### Exercise objective
No pictures, nothing altered: return the data below.

(Data in this exercise begins)

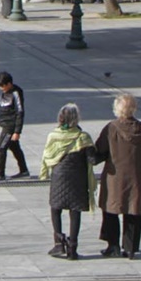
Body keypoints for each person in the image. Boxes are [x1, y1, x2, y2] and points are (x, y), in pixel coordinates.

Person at [93, 93, 141, 259]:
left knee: (111, 210)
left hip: (115, 178)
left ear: (117, 109)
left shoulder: (111, 128)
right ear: (134, 109)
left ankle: (112, 245)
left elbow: (99, 152)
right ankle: (130, 248)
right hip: (138, 178)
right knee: (133, 211)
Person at [42, 103, 96, 260]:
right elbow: (92, 159)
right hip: (77, 180)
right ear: (76, 119)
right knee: (75, 212)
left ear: (60, 118)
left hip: (58, 178)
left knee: (55, 209)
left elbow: (47, 156)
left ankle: (59, 243)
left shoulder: (53, 136)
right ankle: (72, 248)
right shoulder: (83, 137)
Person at [0, 71, 28, 180]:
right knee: (14, 147)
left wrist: (17, 131)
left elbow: (20, 112)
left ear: (9, 83)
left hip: (11, 125)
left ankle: (0, 173)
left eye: (3, 86)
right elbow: (3, 110)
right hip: (5, 123)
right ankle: (24, 170)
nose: (1, 88)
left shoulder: (16, 92)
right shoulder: (4, 93)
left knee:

(Data in this exercise ends)

### Result for this task
Body keypoints for each person in the image. Boxes are [x1, y1, x2, y2] and points are (x, y), in pixel coordinates.

Person at [93, 93, 141, 259]:
left knee: (111, 210)
left hip: (115, 178)
left ear: (117, 109)
left shoulder: (111, 128)
right ear: (134, 109)
left ankle: (112, 245)
left elbow: (99, 152)
right ankle: (130, 248)
right hip: (138, 178)
right knee: (133, 211)
Person at [42, 103, 96, 260]:
right elbow: (92, 159)
right hip: (77, 180)
right ear: (76, 119)
right knee: (75, 212)
left ear: (60, 118)
left hip: (58, 178)
left knee: (55, 209)
left elbow: (47, 156)
left ankle: (59, 243)
left shoulder: (53, 136)
right ankle: (72, 248)
right shoulder: (83, 137)
Person at [0, 71, 28, 180]:
right knee: (14, 147)
left wrist: (17, 131)
left elbow: (20, 112)
left ear: (9, 83)
left hip: (11, 125)
left ankle: (0, 173)
left eye: (3, 86)
right elbow: (3, 110)
right hip: (5, 123)
right ankle: (24, 170)
nose: (1, 88)
left shoulder: (16, 92)
right shoulder: (4, 93)
left knee:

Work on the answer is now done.